The first animal-pollinated flowers had already evolved by this time and were pollinated by beetles, but the evolution of bees prompted the evolution of flowering plants, which prompted the evolution of bees, and so on.

This is one of the best examples of co-evolution: flowers evolved nectar and a funnel-shaped head, while bees evolved a long tongue to drink the nectar and specialized hairs to transport the pollen.

Can humans survive without bees?

Probably not, but the disappearance of honeybees would pose a serious threat to global food security and nutrition.

One third of the food we eat relies on insects like bees to pollinate the plants they grow, transporting pollen between them – from staples like potatoes and onions to fruits like apples and watermelon to condiments like basil and coriander.

For example, coffee and cocoa trees depend on honeybees for pollination, as do around 80% of Europe's wildflowers.

Bees are also a food source for many birds, mammals and insects, so if they were to disappear, their role in the ecosystem would be lost, with knock-on effects for many other animals and plants.

It's bad news, then, that honeybees are in global decline due to habitat loss, intensive farming, pollution, pesticide use, disease and climate change. Recent studies have found that the global decline of pollinating insects is already causing around 500,000 premature human deaths per year by reducing healthy food supplies.

What should I plant to make my garden bee-friendly?

A fisheye lens photograph of a bee flying through a field of blooming yellow rapeseed flowers taken from the perspective of an ant.
Bees navigate by their position relative to the sun. – Photo credit: Getty Images

Most bee species aren't too picky about where they get their pollen and nectar from, so plants like lavender, hollyhocks and marigolds attract a variety of bees.

But other species are more specialized and depend on fewer plants. These bees are often rare, and if the plants they need to survive disappear, local bee populations can be at risk.

Raise yellow-flowered bees for yellow-flowered bees. Yellow-flowered bees are medium-sized bees that frequent this plant in search of pollen and aromatic oils. Females use the oils to waterproof their nests, which are often found on the banks of ponds and rivers.

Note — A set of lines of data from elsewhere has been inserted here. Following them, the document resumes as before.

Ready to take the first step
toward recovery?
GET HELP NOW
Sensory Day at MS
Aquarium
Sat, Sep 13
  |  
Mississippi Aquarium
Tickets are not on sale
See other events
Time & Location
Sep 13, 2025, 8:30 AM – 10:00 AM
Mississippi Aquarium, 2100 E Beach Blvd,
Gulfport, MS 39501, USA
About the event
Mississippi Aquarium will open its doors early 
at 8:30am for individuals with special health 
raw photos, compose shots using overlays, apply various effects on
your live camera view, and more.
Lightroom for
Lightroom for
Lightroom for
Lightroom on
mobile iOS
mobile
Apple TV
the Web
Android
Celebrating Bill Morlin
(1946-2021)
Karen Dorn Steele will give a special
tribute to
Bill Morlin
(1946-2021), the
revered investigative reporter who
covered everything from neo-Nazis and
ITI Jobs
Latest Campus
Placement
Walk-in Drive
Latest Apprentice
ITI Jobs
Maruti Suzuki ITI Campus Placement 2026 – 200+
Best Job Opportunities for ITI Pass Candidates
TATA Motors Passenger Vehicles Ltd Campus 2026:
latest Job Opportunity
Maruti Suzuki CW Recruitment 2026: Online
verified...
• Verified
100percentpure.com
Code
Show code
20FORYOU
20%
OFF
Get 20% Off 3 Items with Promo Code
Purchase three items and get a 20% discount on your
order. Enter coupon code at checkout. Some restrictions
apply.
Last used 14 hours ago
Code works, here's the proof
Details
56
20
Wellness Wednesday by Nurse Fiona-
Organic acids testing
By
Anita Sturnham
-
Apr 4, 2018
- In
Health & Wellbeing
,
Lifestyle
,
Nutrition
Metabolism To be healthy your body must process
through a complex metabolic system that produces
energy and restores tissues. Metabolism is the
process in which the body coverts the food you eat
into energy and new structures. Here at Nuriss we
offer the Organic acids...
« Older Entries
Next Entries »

Lamb's ear is an easy-to-grow evergreen perennial that is a favorite of wool-carder wasps. Female wool-carder wasps use the soft, hairy leaf fibers to line their nests, and males defend territories that contain these plants.

Another easy way is to let your grass grow long and embrace the weeds.

Dandelions and related plants like honeysuckle and chickweed are favorites of pantaloon bees, so named because the long hairs on the female's hind legs, covered with pollen, look like clown trousers. Buttercups, in turn, attract large pincer bees and sleepy carpenter bees.

5 Common Myths About Bees…Bullshit

1. Bees are too heavy to fly – This myth dates back to the 1934 publication of Antoine Magnin's “Book of Insects.” Magnin mistakenly believed that bees' wings were too small to generate the lift needed for flight. Obviously, he was wrong.

2. All bees sting – Male honeybees cannot sting; the stinger is a modified egg-laying organ that only females have. There are also about 550 species of stingless bees, but their stingers are too small to be used for defense.

3. If a bee stings, it will die. – Of all the bees that can sting, only the honeybee dies after stinging. The barbs on the bee's stinger get stuck in the victim's skin and when the bee tries to escape, its abdomen bursts, causing a fatal injury.

4. All bees make honey – Most bees don't make honey. In fact, there are only eight species of bees that produce large amounts of sweet nectar. There are hundreds of other species of bees that produce honey, but in much smaller amounts.

5. All bees are hard workers – As busy as honeybees are, aren't they? The queen bee lays up to 1,500 eggs a day. The worker bees forage, feed the larvae, and clean the hive. But the drones don't have as much work to do in a day. Their only role is to mate with the virgin queen bee.